In any distributed system, partial failures happen: the network drops after you sent the request but before you received the response. In your email service, this means resending the email — annoying, but harmless. In money, it means **debiting twice**.

Idempotency is the property that guarantees: no matter how many times you process the same operation, the effect is the same as processing it once. The canonical implementation is simple: each transaction carries a unique `idempotency_key` (generated by the client, usually a UUID). Before processing, the ledger checks: 'have I seen this key before?' If yes, it returns the previous result without reprocessing. If no, it processes and persists the key together with the result.

This seems trivial until you think about event queues. When you use Kafka (or AWS MSK), the default semantics are **at-least-once delivery**: the message may be delivered more than once, especially during reprocessing after failure. If your consumer is not idempotent, you have a bug that only shows up under pressure — exactly the scenario of the Coinbase/AWS MSK incident in 2021, where a Kafka partition became unavailable and reprocessing caused accounting inconsistencies.

The golden rule: **never trust that a message arrived exactly once**. Design all financial consumers as idempotent. The `idempotency_key` must be persisted in the same database, in the same ACID transaction as the accounting entry — not in a separate cache.
----------
- [Written problem 1] Decide whether each statement below agrees with the passage on idempotency, answering yes or no and quoting the deciding words of the passage. (a) The ledger usually generates the idempotency key. (b) With Kafka, a message may be delivered more than once. (c) The idempotency key should be kept in a separate cache.
----------
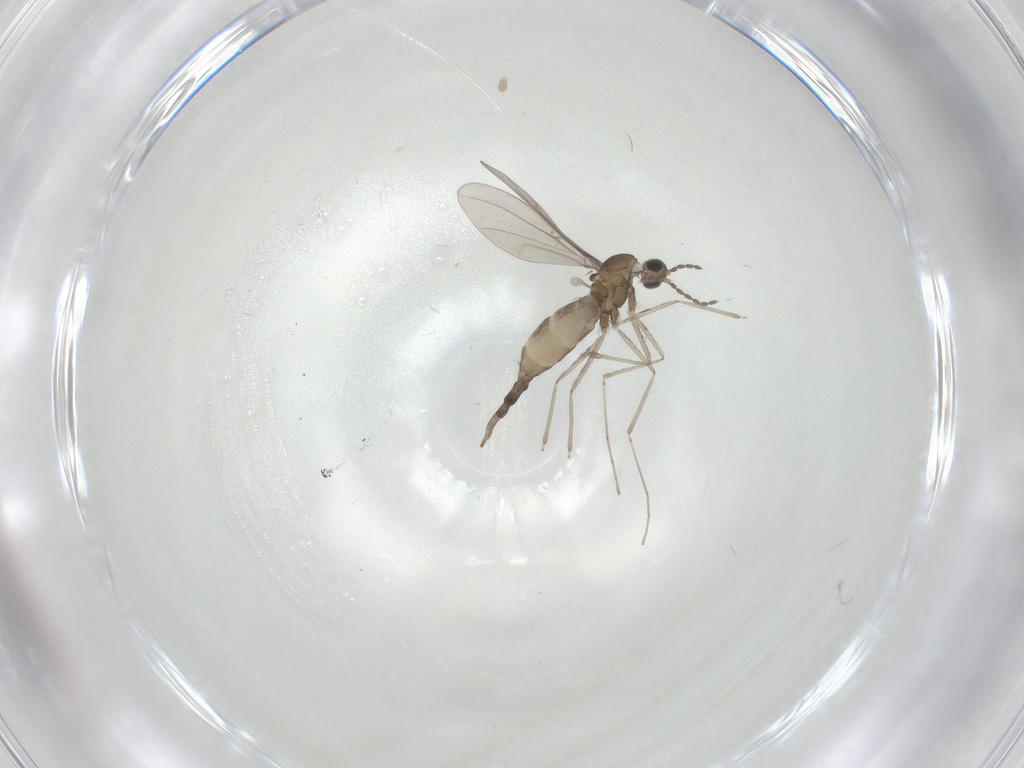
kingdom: Animalia
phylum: Arthropoda
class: Insecta
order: Diptera
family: Psychodidae
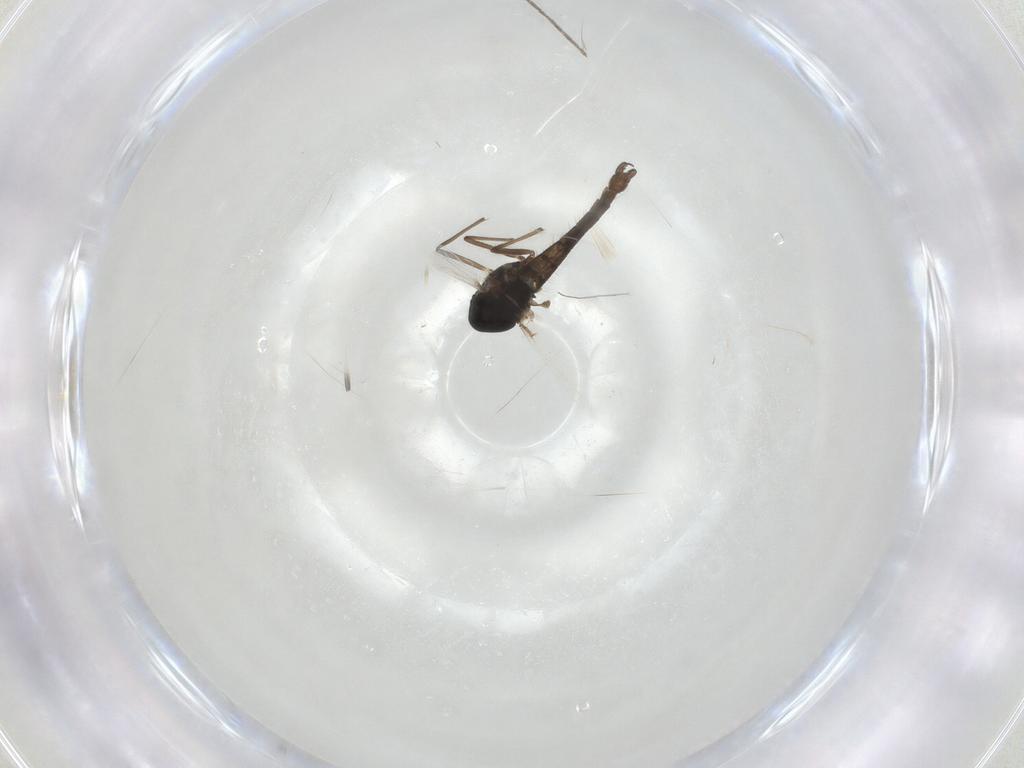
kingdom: Animalia
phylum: Arthropoda
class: Insecta
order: Diptera
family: Chironomidae
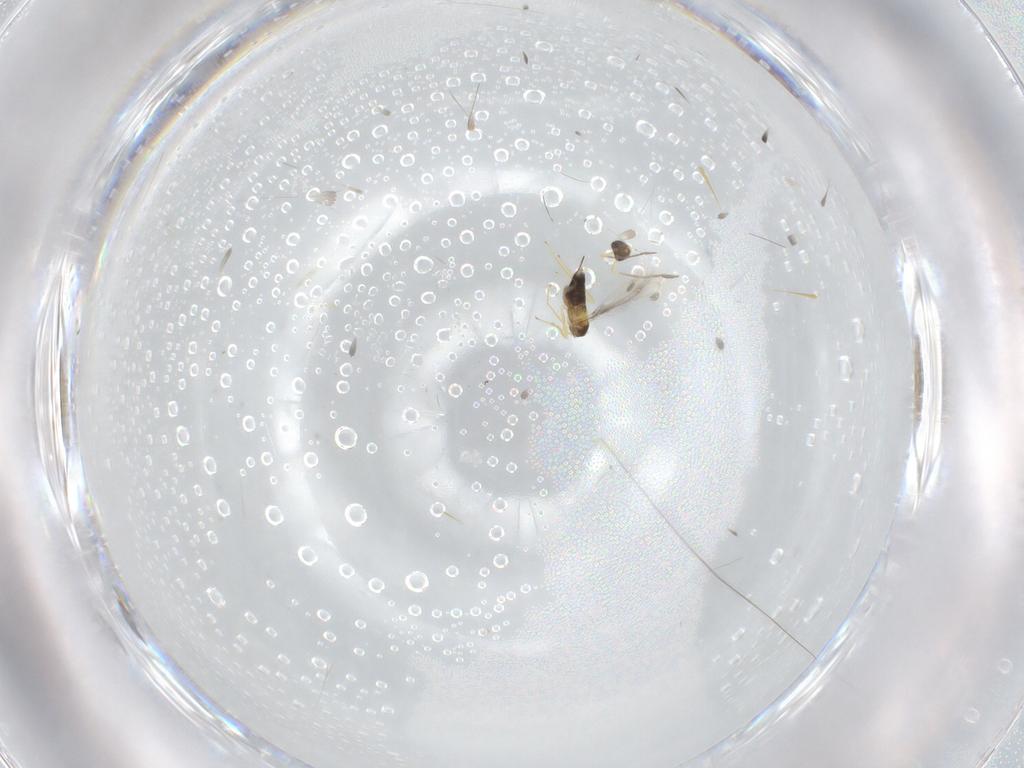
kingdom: Animalia
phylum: Arthropoda
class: Insecta
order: Hymenoptera
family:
----------
- [Written problem 2] Copy out every line of the records above exactly, omitting the pictures.

- [Expected answer 1]
(a) No: "generated by the client, usually a UUID".
(b) Yes: "the message may be delivered more than once".
(c) No: "in the same ACID transaction as the accounting entry — not in a separate cache".

- [Expected answer 2]
kingdom: Animalia
phylum: Arthropoda
class: Insecta
order: Diptera
family: Psychodidae
kingdom: Animalia
phylum: Arthropoda
class: Insecta
order: Diptera
family: Chironomidae
kingdom: Animalia
phylum: Arthropoda
class: Insecta
order: Hymenoptera
family:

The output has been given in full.